La spasticité a beaucoup de causes, y compris la sclérose en plaques, la rappe et la tête ou le traumatisme de moelle épinière. Pour la spasticité de membre supérieur, trois des formulations-abobotulinumtoxinA de médicament, incobotulinumtoxinA, et
l'onabotulinumtoxinA- sont efficace en réduisant le tonus musculaire excédentaire et devraient être offerts. Une formulation, rimabotulinumtoxinB, est probablement efficace et devrait être considérée. Pour la spasticité inférieure de membre, l'abobotulinumtoxinA et l'onabotulinumtoxinA sont efficaces et devraient être offerts.

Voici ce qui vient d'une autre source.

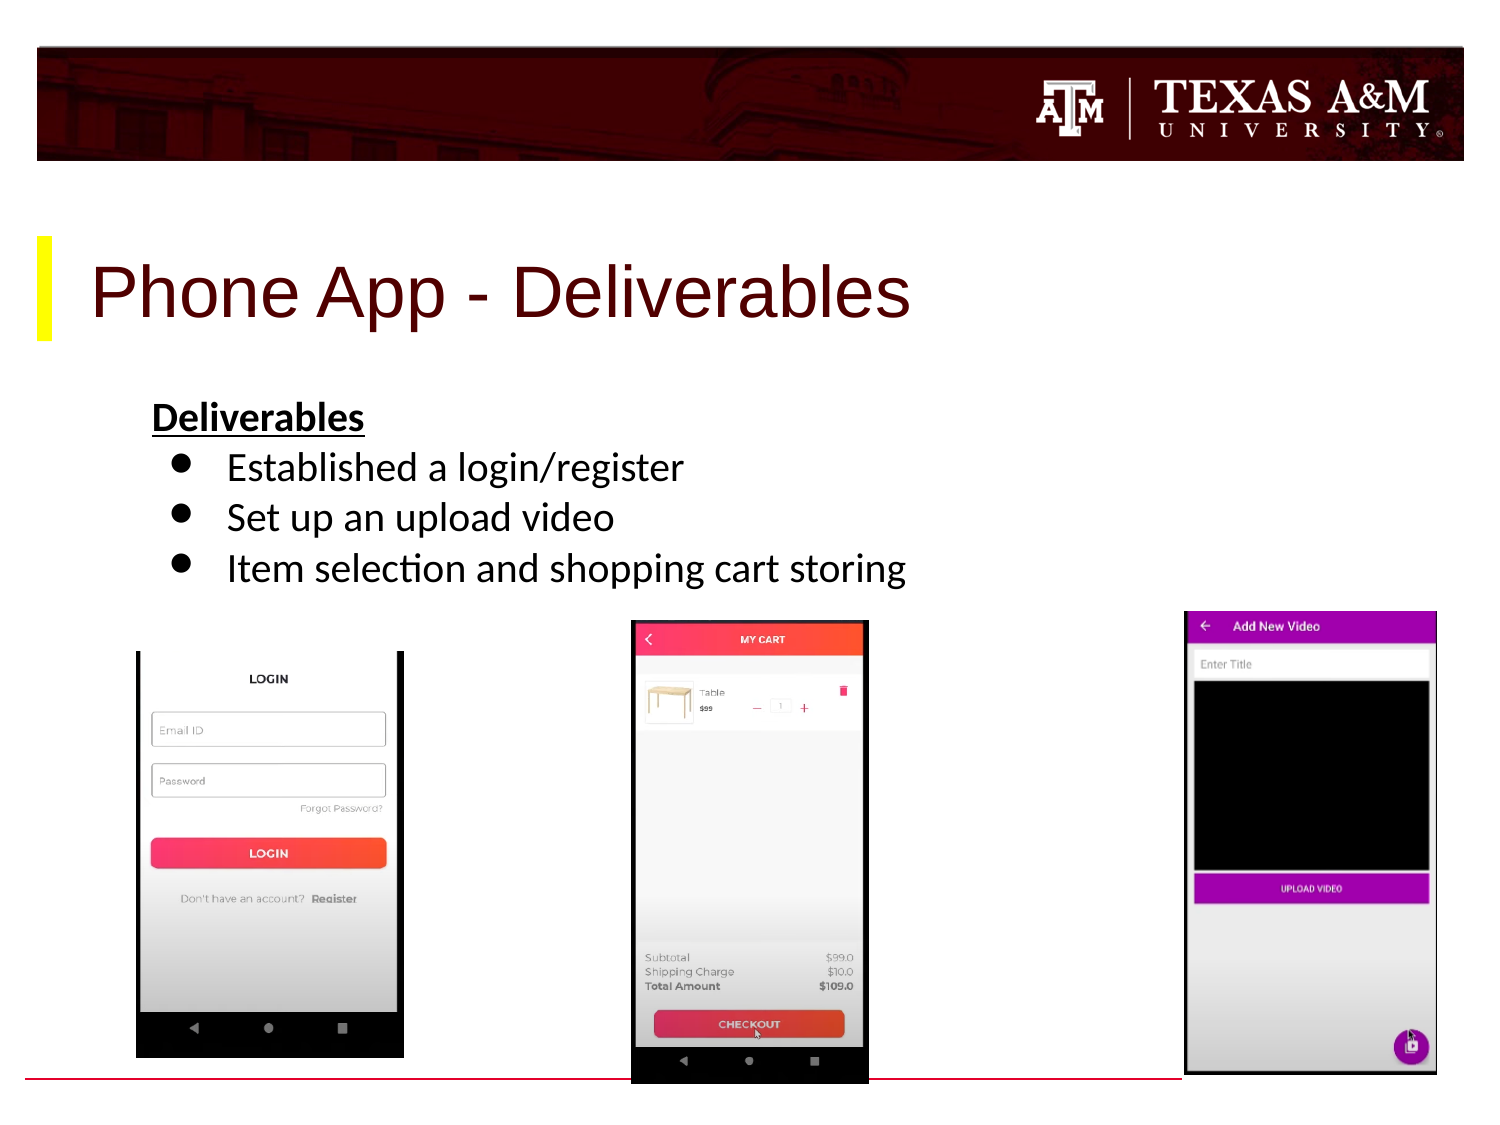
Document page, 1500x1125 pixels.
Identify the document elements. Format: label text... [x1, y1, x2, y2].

picture [1183, 610, 1437, 1075]
list Deliverables Established a login/register Set up an upload video Item selection and shopping cart storing [136, 382, 960, 755]
picture [37, 45, 1464, 161]
picture [631, 619, 869, 1085]
title Phone App - Deliverables [75, 195, 1425, 383]
picture [136, 651, 404, 1058]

Pour la dystonie cervicale, l'abobotulinumtoxinA et le rimabotulinumtoxinB sont efficaces et devraient être offerts. OnabotulinumtoxinA et incobotulinumtoxinA sont probablement efficaces et devraient être considérés.

Peu d'études bien conçues ont été faites sur le blépharospasme. La directive déclare que l'onabotulinumtoxinA et l'incobotulinumtoxinA sont probablement efficaces et devraient être considérés. AbobotulinumtoxinA est probablement efficace et peut être considéré.
Les 2008 directives ont également couvert d'autres troubles tels que le tremblement essentiel, le spasme hemifacial et les troubles de la voix. Pour ces autres troubles, aucune preuve neuve n'était procurable lorsqu'on a commencé la mise à jour de directive qui changerait les conclusions, ainsi elles n'ont pas été comprises dans cette mise à jour.